Reproduce every line of the data below word for word, from start to finish.

******************************

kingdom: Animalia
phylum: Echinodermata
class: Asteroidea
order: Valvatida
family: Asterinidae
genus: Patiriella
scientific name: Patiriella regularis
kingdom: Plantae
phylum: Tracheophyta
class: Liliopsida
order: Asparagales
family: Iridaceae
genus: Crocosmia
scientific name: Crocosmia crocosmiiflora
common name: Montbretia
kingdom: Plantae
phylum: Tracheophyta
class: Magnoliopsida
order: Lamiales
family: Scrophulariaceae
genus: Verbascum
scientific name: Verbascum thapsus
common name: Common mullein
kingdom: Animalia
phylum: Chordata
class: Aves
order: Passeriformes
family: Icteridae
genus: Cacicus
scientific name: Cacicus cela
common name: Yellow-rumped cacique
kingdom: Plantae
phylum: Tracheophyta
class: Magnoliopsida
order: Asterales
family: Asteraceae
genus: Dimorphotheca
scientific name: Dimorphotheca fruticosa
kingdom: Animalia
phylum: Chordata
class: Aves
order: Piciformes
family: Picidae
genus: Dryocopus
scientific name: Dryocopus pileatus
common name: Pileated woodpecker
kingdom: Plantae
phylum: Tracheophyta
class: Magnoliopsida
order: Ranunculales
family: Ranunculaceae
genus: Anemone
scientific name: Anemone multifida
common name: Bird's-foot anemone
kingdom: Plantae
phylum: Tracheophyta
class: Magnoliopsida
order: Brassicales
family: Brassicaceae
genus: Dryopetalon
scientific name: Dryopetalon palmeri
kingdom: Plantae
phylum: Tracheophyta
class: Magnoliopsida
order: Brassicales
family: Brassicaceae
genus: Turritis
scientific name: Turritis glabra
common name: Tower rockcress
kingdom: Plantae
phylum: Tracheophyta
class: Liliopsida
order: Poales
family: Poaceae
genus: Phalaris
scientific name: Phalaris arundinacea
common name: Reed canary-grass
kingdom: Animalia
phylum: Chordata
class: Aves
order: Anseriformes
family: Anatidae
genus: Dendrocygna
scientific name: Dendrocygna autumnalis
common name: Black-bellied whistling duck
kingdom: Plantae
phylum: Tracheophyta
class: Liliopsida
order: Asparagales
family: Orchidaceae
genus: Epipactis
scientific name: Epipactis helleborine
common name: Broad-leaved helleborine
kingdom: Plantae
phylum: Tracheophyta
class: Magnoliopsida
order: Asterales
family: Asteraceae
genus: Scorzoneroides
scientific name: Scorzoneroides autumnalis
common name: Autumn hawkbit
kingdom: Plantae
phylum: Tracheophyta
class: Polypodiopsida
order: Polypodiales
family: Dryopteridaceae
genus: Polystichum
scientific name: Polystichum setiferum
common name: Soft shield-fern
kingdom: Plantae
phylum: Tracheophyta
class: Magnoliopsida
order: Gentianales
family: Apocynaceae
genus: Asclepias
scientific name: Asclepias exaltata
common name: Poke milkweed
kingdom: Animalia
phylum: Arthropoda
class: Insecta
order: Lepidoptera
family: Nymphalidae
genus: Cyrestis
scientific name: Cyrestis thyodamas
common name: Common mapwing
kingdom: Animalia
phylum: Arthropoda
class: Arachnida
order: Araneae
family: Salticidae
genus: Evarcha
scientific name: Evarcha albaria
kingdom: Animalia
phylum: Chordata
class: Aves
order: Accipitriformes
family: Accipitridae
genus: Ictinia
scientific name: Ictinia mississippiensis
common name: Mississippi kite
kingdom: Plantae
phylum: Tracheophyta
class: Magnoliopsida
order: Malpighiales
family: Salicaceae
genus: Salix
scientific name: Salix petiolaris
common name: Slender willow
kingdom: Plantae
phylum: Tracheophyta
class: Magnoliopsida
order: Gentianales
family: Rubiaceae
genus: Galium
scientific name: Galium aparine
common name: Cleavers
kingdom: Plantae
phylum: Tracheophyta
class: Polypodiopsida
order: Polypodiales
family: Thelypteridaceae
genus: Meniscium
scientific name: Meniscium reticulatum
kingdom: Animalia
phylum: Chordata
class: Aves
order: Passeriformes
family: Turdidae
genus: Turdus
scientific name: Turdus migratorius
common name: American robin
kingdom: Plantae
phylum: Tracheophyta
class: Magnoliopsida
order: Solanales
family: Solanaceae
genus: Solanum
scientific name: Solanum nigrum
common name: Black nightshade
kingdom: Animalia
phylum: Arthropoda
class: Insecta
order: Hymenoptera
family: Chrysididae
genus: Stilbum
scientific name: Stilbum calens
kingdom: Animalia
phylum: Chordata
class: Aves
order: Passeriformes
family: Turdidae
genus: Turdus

******************************

* Output
kingdom: Animalia
phylum: Echinodermata
class: Asteroidea
order: Valvatida
family: Asterinidae
genus: Patiriella
scientific name: Patiriella regularis
kingdom: Plantae
phylum: Tracheophyta
class: Liliopsida
order: Asparagales
family: Iridaceae
genus: Crocosmia
scientific name: Crocosmia crocosmiiflora
common name: Montbretia
kingdom: Plantae
phylum: Tracheophyta
class: Magnoliopsida
order: Lamiales
family: Scrophulariaceae
genus: Verbascum
scientific name: Verbascum thapsus
common name: Common mullein
kingdom: Animalia
phylum: Chordata
class: Aves
order: Passeriformes
family: Icteridae
genus: Cacicus
scientific name: Cacicus cela
common name: Yellow-rumped cacique
kingdom: Plantae
phylum: Tracheophyta
class: Magnoliopsida
order: Asterales
family: Asteraceae
genus: Dimorphotheca
scientific name: Dimorphotheca fruticosa
kingdom: Animalia
phylum: Chordata
class: Aves
order: Piciformes
family: Picidae
genus: Dryocopus
scientific name: Dryocopus pileatus
common name: Pileated woodpecker
kingdom: Plantae
phylum: Tracheophyta
class: Magnoliopsida
order: Ranunculales
family: Ranunculaceae
genus: Anemone
scientific name: Anemone multifida
common name: Bird's-foot anemone
kingdom: Plantae
phylum: Tracheophyta
class: Magnoliopsida
order: Brassicales
family: Brassicaceae
genus: Dryopetalon
scientific name: Dryopetalon palmeri
kingdom: Plantae
phylum: Tracheophyta
class: Magnoliopsida
order: Brassicales
family: Brassicaceae
genus: Turritis
scientific name: Turritis glabra
common name: Tower rockcress
kingdom: Plantae
phylum: Tracheophyta
class: Liliopsida
order: Poales
family: Poaceae
genus: Phalaris
scientific name: Phalaris arundinacea
common name: Reed canary-grass
kingdom: Animalia
phylum: Chordata
class: Aves
order: Anseriformes
family: Anatidae
genus: Dendrocygna
scientific name: Dendrocygna autumnalis
common name: Black-bellied whistling duck
kingdom: Plantae
phylum: Tracheophyta
class: Liliopsida
order: Asparagales
family: Orchidaceae
genus: Epipactis
scientific name: Epipactis helleborine
common name: Broad-leaved helleborine
kingdom: Plantae
phylum: Tracheophyta
class: Magnoliopsida
order: Asterales
family: Asteraceae
genus: Scorzoneroides
scientific name: Scorzoneroides autumnalis
common name: Autumn hawkbit
kingdom: Plantae
phylum: Tracheophyta
class: Polypodiopsida
order: Polypodiales
family: Dryopteridaceae
genus: Polystichum
scientific name: Polystichum setiferum
common name: Soft shield-fern
kingdom: Plantae
phylum: Tracheophyta
class: Magnoliopsida
order: Gentianales
family: Apocynaceae
genus: Asclepias
scientific name: Asclepias exaltata
common name: Poke milkweed
kingdom: Animalia
phylum: Arthropoda
class: Insecta
order: Lepidoptera
family: Nymphalidae
genus: Cyrestis
scientific name: Cyrestis thyodamas
common name: Common mapwing
kingdom: Animalia
phylum: Arthropoda
class: Arachnida
order: Araneae
family: Salticidae
genus: Evarcha
scientific name: Evarcha albaria
kingdom: Animalia
phylum: Chordata
class: Aves
order: Accipitriformes
family: Accipitridae
genus: Ictinia
scientific name: Ictinia mississippiensis
common name: Mississippi kite
kingdom: Plantae
phylum: Tracheophyta
class: Magnoliopsida
order: Malpighiales
family: Salicaceae
genus: Salix
scientific name: Salix petiolaris
common name: Slender willow
kingdom: Plantae
phylum: Tracheophyta
class: Magnoliopsida
order: Gentianales
family: Rubiaceae
genus: Galium
scientific name: Galium aparine
common name: Cleavers
kingdom: Plantae
phylum: Tracheophyta
class: Polypodiopsida
order: Polypodiales
family: Thelypteridaceae
genus: Meniscium
scientific name: Meniscium reticulatum
kingdom: Animalia
phylum: Chordata
class: Aves
order: Passeriformes
family: Turdidae
genus: Turdus
scientific name: Turdus migratorius
common name: American robin
kingdom: Plantae
phylum: Tracheophyta
class: Magnoliopsida
order: Solanales
family: Solanaceae
genus: Solanum
scientific name: Solanum nigrum
common name: Black nightshade
kingdom: Animalia
phylum: Arthropoda
class: Insecta
order: Hymenoptera
family: Chrysididae
genus: Stilbum
scientific name: Stilbum calens
kingdom: Animalia
phylum: Chordata
class: Aves
order: Passeriformes
family: Turdidae
genus: Turdus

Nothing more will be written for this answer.